Published:  11:56 AM, 15 July 2024

Bangladesh losing billions in tobacco revenue despite raising cigarette taxes in budget

Bangladesh losing billions in tobacco revenue despite raising cigarette taxes in budget
 
It has been almost one and a half months since the government raised cigarette prices in the national budget, but it is not raking in extra revenue because of a clever strategy taken by the tobacco companies.

They escalate their production before the budget and go on a sales spree. It is the time they pay the government all taxes, bdnews24 reports.

But after the prices are raised, the same cigarettes are sold at higher prices, leading the government to miss out on the extra revenue for a few months.
A statistical analysis of this sector shows that the government could have earned Tk 2 billion more in one month alone.

An official at the National Board of Revenue, or NBR, said they were working to deal with the strategy of the companies.

 The official also said the Directorate of National Consumer Rights Protection, or DNCRP, was supposed to work on the issue.
The DNCRP admitted its 'responsibility' and said it could not carry out raids on cigarette companies because it was occupied with controlling the prices of essential goods.

The tobacco companies did not make comments.

HOW GOVERNMENT LOSES REVENUE

As per the law, cigarettes are a price-sensitive product. Since this type of goods sees an escalation in production and stock-up whenever the price rises, a new rate is always implemented immediately after a hike is proposed in the budget.

This means the tax and price increase of cigarettes was effective immediately after the finance minister proposed the 2024-25 budget on Jun 6. The tax was increased on all four qualities of cigarettes.

The retail price of 10 sticks of low-quality cigarettes rose to Tk 50 from Tk 45, and the subsidiary tax was increased from 58 percent to 60 percent in the budget. This pushed up the tax to 76 percent from 74 percent. The 15 percent VAT and 1 percent health surcharge remained the same as before.

For the mid-quality cigarettes, the price of 10 sticks rose to Tk 70 from Tk 67, for high-quality ones from Tk 113 to 120 and for the premium quality, the price of 10 sticks increased from Tk 150 to Tk 160. For the top three qualities, the subsidiary tax was increased from Tk 65 to Tk 66. The 15 percent VAT and 1 percent health surcharge remained the same as before.

As per the rules, the cigarette companies should put a price tag on cigarette packets higher than the price fixed by the government.
The tax will be applied to the price mentioned on the packet. But this is not happening.

In different parts of the capital, the retail price of a 20-stick packet of premium quality cigarettes Benson & Hedges and Marlboro packets remained printed at Tk 310 like it was before the budget announcement.

But retail sellers are charging Tk 324-325 for a packet.
According to the law, the retail price should be printed Tk 324 or 325 after the budget was passed.
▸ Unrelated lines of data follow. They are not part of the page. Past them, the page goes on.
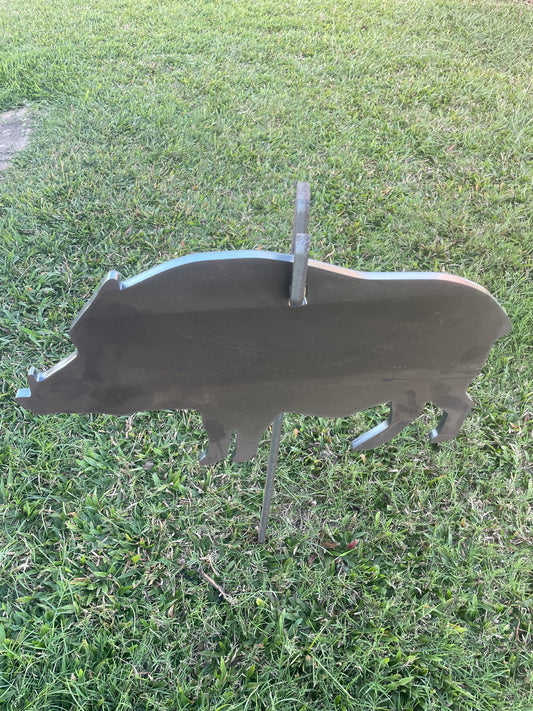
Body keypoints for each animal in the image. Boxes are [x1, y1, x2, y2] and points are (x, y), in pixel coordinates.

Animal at [16, 251, 511, 464]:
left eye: (89, 363)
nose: (23, 395)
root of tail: (501, 317)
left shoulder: (253, 400)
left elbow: (244, 437)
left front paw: (227, 464)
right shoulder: (218, 403)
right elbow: (220, 434)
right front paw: (213, 464)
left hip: (448, 376)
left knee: (462, 404)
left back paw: (436, 440)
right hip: (410, 383)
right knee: (406, 413)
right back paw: (360, 447)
Since it was not printed, the consumers were paying extra but the government missed the extra revenue.

Earlier, the government used to get Tk 251.10 in revenue as per 81 percent tax. At the current price, the government should have Tk 265.68 in revenue but it is getting the same amount as before since the new retail price is not printed on the packet.
The retail price for a 20-stick packet of low-quality cigarettes like Derby, Hollywood and Meriss is still printed at Tk 90. The government got Tk 65.12 in revenue at a 74 percent rate.

The same packet, however, is being sold at Tk 120 after the budget.
The government should have received Tk 76 in revenue but the extra money is going to the seller, dealer or the company.
The new price fix by the government and new tax added to the previous price shows that tax for the high-quality cigarette should rise a minimum of 7.5 percent and for the mid-quality 4.5 percent.